Write-up for DS210 Final Project by Claire Law
DATASET: Navigation paths between Wikipedia pages, collected through the game "Wikispeedia," in which users are asked to navigate from one Wikipedia article to another only by clicking on other Wikipedia pages that are hyperlinked. (Citation: Robert West, Joelle Pineau, and Doina Precup: Wikispeedia: An Online Game for Inferring Semantic Distances between Concepts. 21st International Joint Conference on Artificial Intelligence (IJCAI), 2009.)
- I have included the part of the dataset I am using in my final_project folder, but if you want to download it yourself, it is here: https://snap.stanford.edu/data/wikispeedia.html. I downloaded the first link (the file that is 9.5 MB). Once you unzip the folder, you will see a file called "links.tsv", which is the dataset I used.
- It contains the list of all edges (hyperlinks) between the nodes (articles). In each record, the first item is the node/page that contains the hyperlink to the other node/page listed in the record.
- Note: The article names are URL-encoded, so any unreadable text in the dataset is likely representing a page/node whose title contains non-English characters, such as any characters with accents.
HOW TO RUN: I recommend to run this using cargo run > output.txt because the output is quite long and the terminal will cut it off. Run test using cargo test.
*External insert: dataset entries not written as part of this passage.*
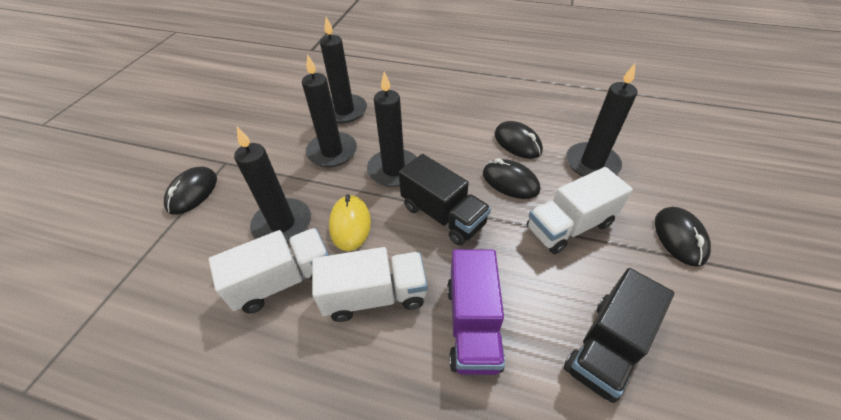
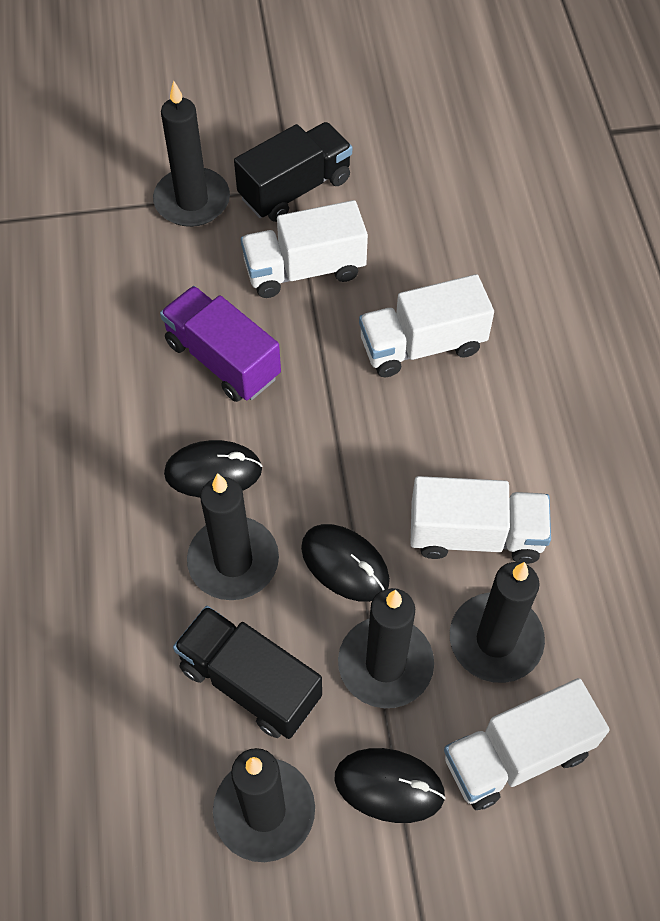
black mouse: 4 -> 3
white truck: 3 -> 4
yellow mouse: 1 -> 0

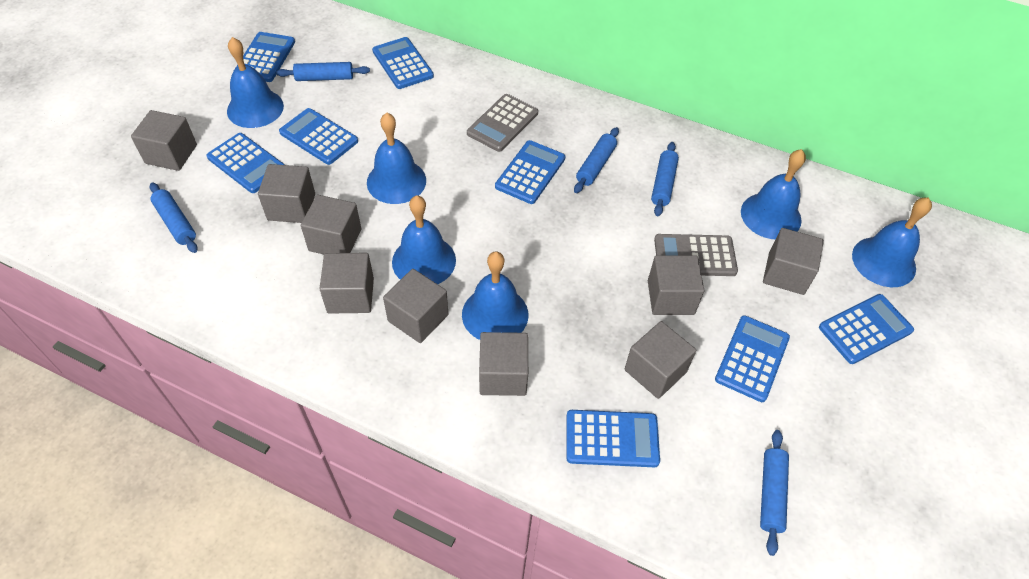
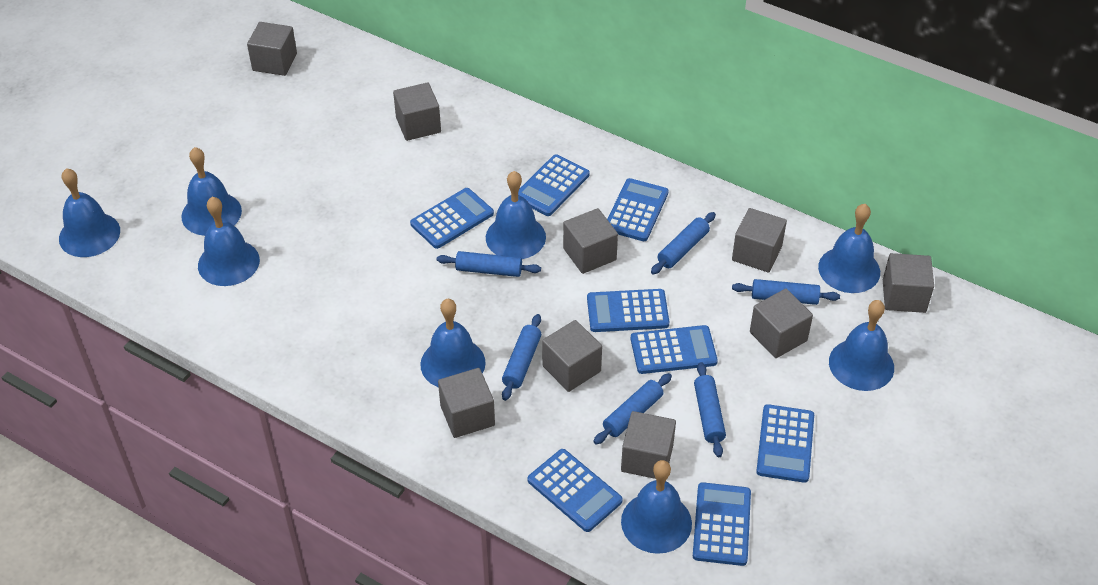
blue bell: 6 -> 8
blue rolling pin: 5 -> 6
grey calculator: 2 -> 0

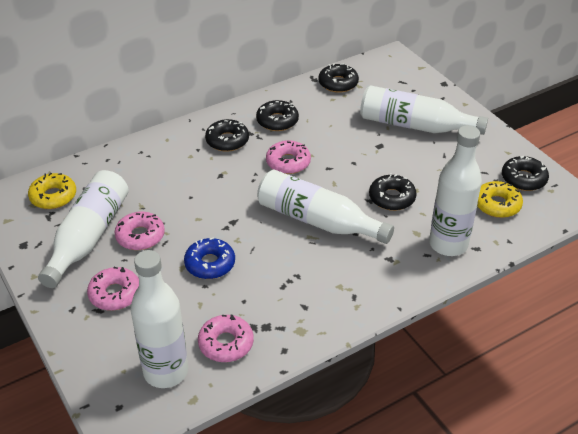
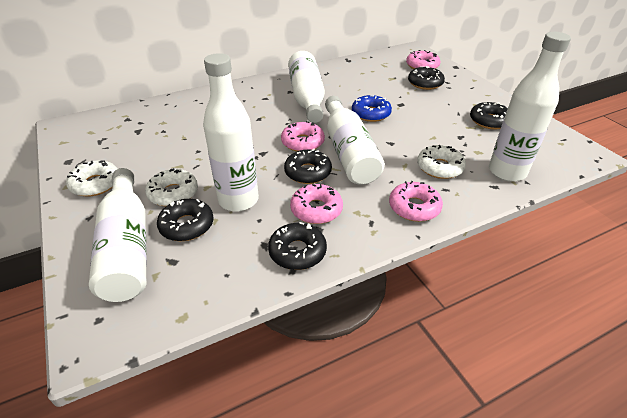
white donut: 0 -> 3
yellow donut: 2 -> 0

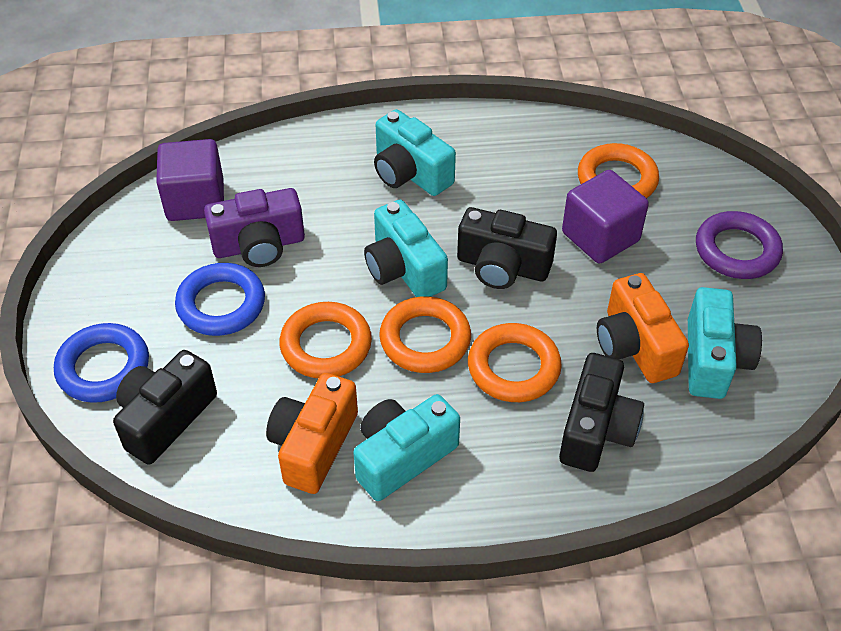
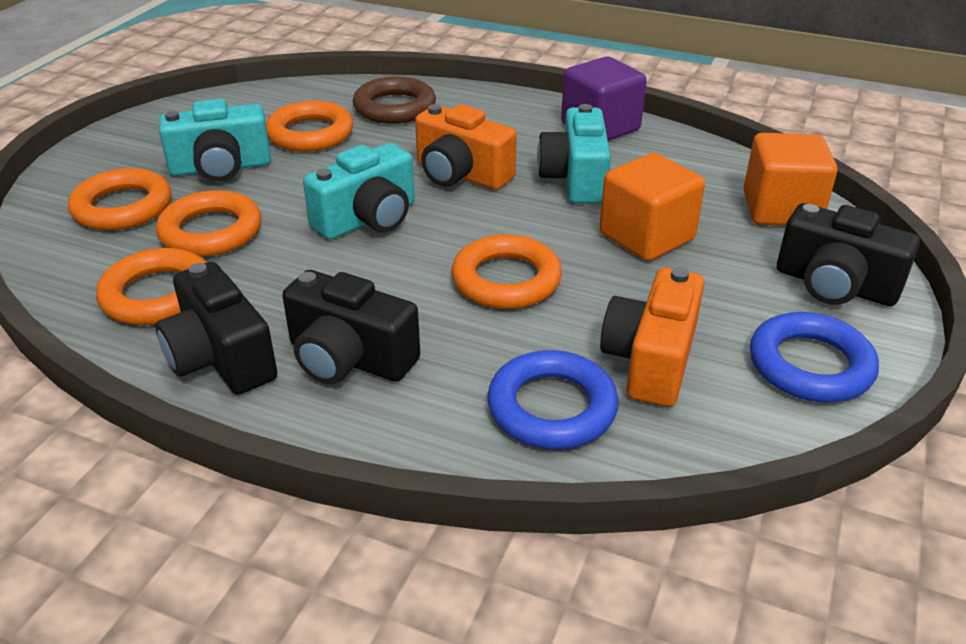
brown ring: 0 -> 1
orange cube: 0 -> 2
orange ring: 4 -> 5
purple camera: 1 -> 0
purple cube: 2 -> 1
purple ring: 1 -> 0
turquoise camera: 4 -> 3

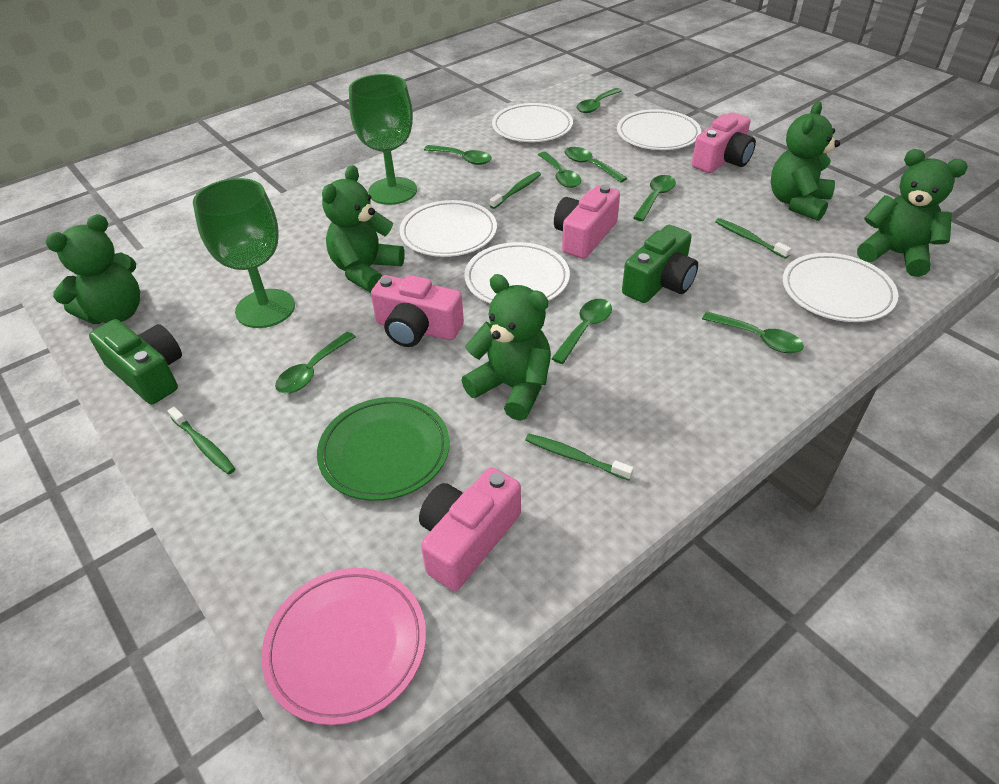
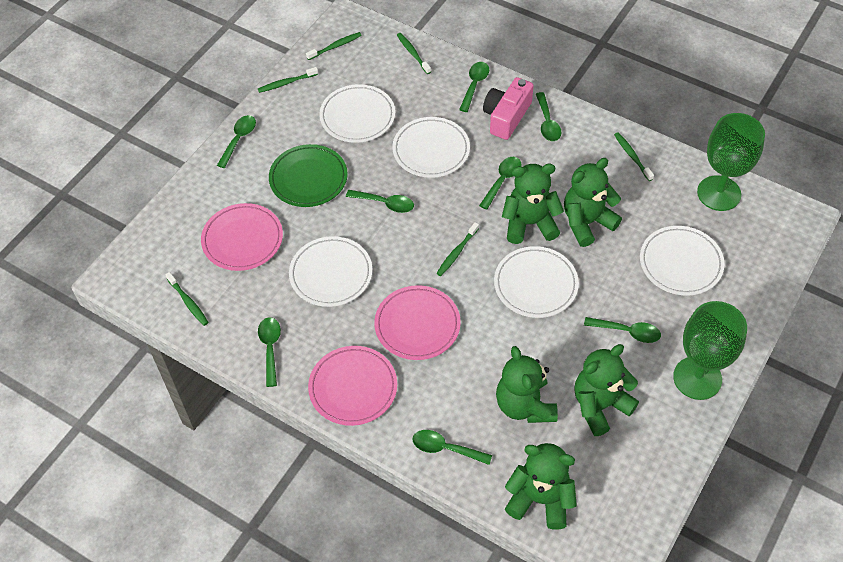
green camera: 2 -> 0
green toothbrush: 4 -> 6
pink camera: 4 -> 1
pink plate: 1 -> 3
WHAT THE PROJECT DOES: Conducts the breadth-first search and depth-first search algorithms on the dataset to calculate connectivity between all the nodes and strongly connected components. There are brief comments within my code to explain what everything does, but here is a more in-depth explanation of all the modules, functions and methods I wrote.
- reader.rs: This module reads in the "links.tsv" file. I included a line to skip all the comments at the top of the file (the citation, extra notes, etc). I also indicated the file has headers to skip the blank line between the notes and the records.
- graphs.rs: Here, I defined my Graph struct, which I called DirectedGraph (just to remind me that I was working with a directed graph). The create method creates an instance of DirectedGraph, with a given list of edges. I decided to make the adjacency list a HashMap with Strings as keys (the starting node that contains the hyperlink), linking to keys that are vectors of Strings (all the pages that the node contains a hyperlink to). The create_reverse method is for DFS, which requires a DirectedGraph with the edges reversed.
- distance.rs: This module contains all my functions related to the BFS algorithm.
- compute_distances calculates the distance from one given node to all other of the nodes it is connected to, and returns a HashMap (for example, if we call compute_distances with the node "United_Kingdom", it will return a HashMap where they keys are all the nodes in the graph, and the values are the degrees of separation from "United_Kingdom". And if it's not connected to "United_Kingdom", the value is None).
- all_distances calls compute_distances for all the nodes in the graph and returns a big HashMap containing all the smaller HashMaps computed for each individual node. If you call this function, it takes a while to run, so I have commented out the code in my main.rs file in case you want to see what everything else does when you run the project.
- how_many_clicks is an auxiliary function that builds on compute_distances, and given a start and end node, it just calls compute_distances and unwraps and prints the degree between the two nodes. It will tell you if it is called with an argument that is not a node in the dataset. I was initially planning on making this function access the big HashMap calculated from all_distances, but after seeing how long it took to call all_distances, I decided to just call have the function call compute_distances every time.
- connections.rs: This module contains all my functions related to the DFS algorithm.
- dfs runs the DFS algorithm given a graph and reversed graph, and returns a HashMap with component numbers as the keys, which each link to a vector containing the nodes in the component.
- collect_stack and mark_component are recursive functions that are called within the dfs function.
- main.rs and EXPECTED OUTPUT: I bring in the data and use it to create an instance of DirectedGraph. Then I print basic info about the graph, like number of edges and nodes (that contain outgoing edges. You will notice if you check the length of the HashMap returned by compute_distances, there are a few nodes that were not included in the dataset because they did not link to any pages, but other pages linked to them). I call compute_distances for an example node and print the result (uncomment line 25 to run), and then call how_many clicks to print the degree of separation from a few example nodes (feel free to change these to other nodes that interest you). I then call all_distances to generate a HashMap containing distances from all nodes to all nodes (uncomment lines 34-38 to print). Finally, I create a reversed graph for my depth-first search algorithm and print the largest groups of strongly connected components (which for this dataset, are any components containing at least 4 nodes).